*EXCERPTED TEXT*:
Irish Examiner view: We need a radical overhaul of our CAO system

Need to move away from our 'obsession with institutions' and focus on career pathways
Irish Examiner view: We need a radical overhaul of our CAO system

Students are under a lot of pressure to get enough points for a third-level place.

There will be many words of reassurance for the 60,000-plus students who receive their Leaving Cert results today and yet, despite the platitudes, the media glare will invariably focus on the record-breakers and straight-A candidates.

Those achievements certainly deserve to be singled out, particularly in a rollercoaster pandemic year that comes to an end for the class of 2021 with likely grade inflation and an unprecedented demand on college places.

Some 4,500 extra third-level places have been added but that won’t be enough to satisfy the hopes of this year’s record 84,000 CAO applicants.

The unbearable pressure on students has been a heated subject for decades but there is reason to hope that an end to the so-called points race might finally be in sight.

For one, Minister for Higher and Further Education Simon Harris is vehemently against it. “I want to end this points race,” he said on Thursday. 

He has promised a radical overhaul of the CAO system and a move away from our “obsession with institutions”, as he put it, to focus on career pathways.

For those who will be bitterly disappointed today, he had this to say: 

Whatever your results
 there are so many ways for you to get to where you want to go.

That may or may not console. Sadly, disappointment has been a feature of this time of year for decades because our education system is designed to measure potential in grades and then pit student against student for a limited number of third-level places.

But change can come, and more quickly than anyone imagined possible. We saw that over the last challenging year when students were offered an opportunity to sit exams as well as receive accredited grades. They could opt for either or both — most opted for the latter — and be awarded the highest result.

It was a measure for exceptional times but it is one that should continue after the pandemic as it provides a safety net that eases the stress, anxiety, and pressure of one-off exams.

If there is a real willingness to end the folly of allowing results in a single exam determine the lives of so many students, it should be accompanied by a wider review of our education system. 

An information-focused, exam-oriented system has benefits but it does not do enough to equip young people for an ever-changing world. 

How best can we prepare today’s students to cope with a pandemic and its aftermath and the challenges of climate breakdown? Many of them will go on to work in jobs that don’t even exist yet.

They will need resilience, curiosity, creativity, critical thinking; attributes that are too often stifled in the rigid structure of exams. 

It’s a breath of fresh air, then, to hear that the National Gallery of Ireland has rolled out a new cultural outreach programme to post-primary schools. It is a small but encouraging start.

Meanwhile, to all those receiving results today, it is glib to tell them that grades don’t matter. It might be more heartening to tell the ones coming after them that change is on the way. Let’s hope it will be radical and far-reaching.

[Stored items from a collection]
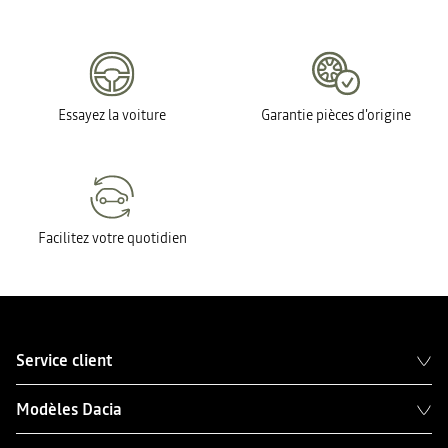
Essayez la voiture
Garantie pièces d'origine
Facilitez votre quotidien
Service client
Modèles Dacia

*EXPLORE THE MATERIAL*:
- A) Summarize the editorial on the CAO system in two sentences.
- B) Transcribe the editorial on the CAO system between "They will need" and "radical and far-reaching.", inclusive.
These records were taken from a separate source.

*PER-TASK ANSWERS*:
- A) The editorial calls for a radical overhaul of the CAO system, noting that Minister Simon Harris wants to end the points race and shift from an "obsession with institutions" to a focus on career pathways. It argues that the pandemic-year option of sitting exams as well as receiving accredited grades should continue as a safety net, and it calls for a wider review of an exam-oriented system that too often stifles resilience, curiosity, creativity, and critical thinking.

- B)
They will need resilience, curiosity, creativity, critical thinking; attributes that are too often stifled in the rigid structure of exams. 

It’s a breath of fresh air, then, to hear that the National Gallery of Ireland has rolled out a new cultural outreach programme to post-primary schools. It is a small but encouraging start.

Meanwhile, to all those receiving results today, it is glib to tell them that grades don’t matter. It might be more heartening to tell the ones coming after them that change is on the way. Let’s hope it will be radical and far-reaching.